The return clicking spelt out, “He will give two-thirds of original price, if you will dock the ship for complete repairs at Hull.”
There was a long pause now. A consultation was being held. That was evident.
Then the wire rattled off, “A bargain! We will confirm our telegram by letter to-night. Good-bye, Brace, till we see you.”
“Good-bye, owners. Trust no ill feeling. Will lie here a week.”
Then Brace got up, and Ingomar and he shook hands.
“I have a great respect for you, Captain Brace,” said Ingomar. “To look at your jolly British face, I would not have credited you with such thorough business tact and judgment. Why, it is downright Americano!”
“Thank you; and now we’ll go and dine.”
“One minute, my friend. Who should my banker be in London? Thanks. Well, I’ll write a line to mine in New York, and they’ll soon make business straight for us in old England. Ah! my dear old father will know I’ve turned up again, and that my pride is softened will be shown by the fact that I am drawing on my pile for £200,000. I’m like the Germans, sir. There is no use going to war unless you’ve got the sinews and nerve, and we are going to war with the Antarctic Pole. There is nothing to be done without cash in this world.”

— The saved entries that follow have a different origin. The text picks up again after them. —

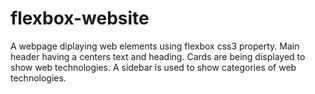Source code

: # flexbox-website
 A webpage diplaying web elements using flexbox css3 property.
 Main header having a centers text and heading.
 Cards are being displayed to show web technologies.
 A sidebar is used to show categories of web technologies.
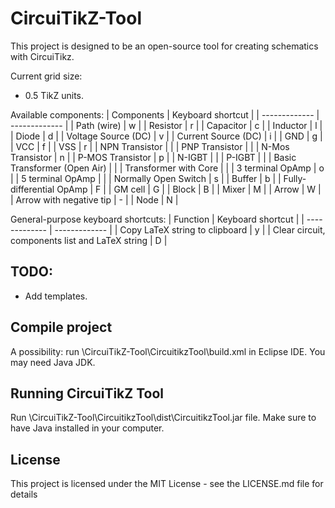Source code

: # CircuiTikZ-Tool
This project is designed to be an open-source tool for creating schematics with CircuiTikz.

Current grid size: 
- 0.5 TikZ units.

Available components:
| Components  | Keyboard shortcut |
| ------------- | ------------- |
| Path (wire)  | w  |
| Resistor  | r  |
| Capacitor  | c  |
| Inductor  | l  |
| Diode  | d  |
| Voltage Source (DC)  | v  |
| Current Source (DC)  | i  |
| GND  | g  |
| VCC  | f  |
| VSS  | r  |
| NPN Transistor  |   |
| PNP Transistor  |   |
| N-Mos Transistor  | n  |
| P-MOS Transistor  | p  |
| N-IGBT  |   |
| P-IGBT  |   |
| Basic Transformer (Open Air)  |   |
| Transformer with Core  |   |
| 3 terminal OpAmp  | o  |
| 5 terminal OpAmp  |   |
| Normally Open Switch  | s  |
| Buffer  | b  |
| Fully-differential OpAmp  | F  |
| GM cell  | G  |
| Block  | B  |
| Mixer  | M  |
| Arrow  | W  |
| Arrow with negative tip  | -  |
| Node  | N  |

General-purpose keyboard shortcuts:
| Function  | Keyboard shortcut |
| ------------- | ------------- |
| Copy LaTeX string to clipboard  | y  |
| Clear circuit, components list and LaTeX string  | D  |

## TODO: 
- Add templates.

## Compile project
A possibility: run \CircuiTikZ-Tool\CircuitikzTool\build.xml in Eclipse IDE. You may need Java JDK.

## Running CircuiTikZ Tool
Run \CircuiTikZ-Tool\CircuitikzTool\dist\CircuitikzTool.jar file. Make sure to have Java installed in your computer.

## License
This project is licensed under the MIT License - see the LICENSE.md file for details
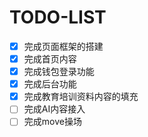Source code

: # TODO-LIST
- [x] 完成页面框架的搭建
- [x] 完成首页内容
- [x] 完成钱包登录功能
- [x] 完成后台功能
- [x] 完成教育培训资料内容的填充
- [ ] 完成AI内容接入
- [ ] 完成move操场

Brace’s first mate, with Charlie and Walt, came on shore soon, and all repaired to the chief hotel, and no schoolboys could have enjoyed “a blow-out” more thoroughly than these five enjoyed their first dinner on land, after so long and so dreary a time in Arctic seas.
For one of the chief pleasures in a sailor’s life lies in the getting back to the bonnie green shores of Britain again, after months or years of sailing on far-off foreign seas.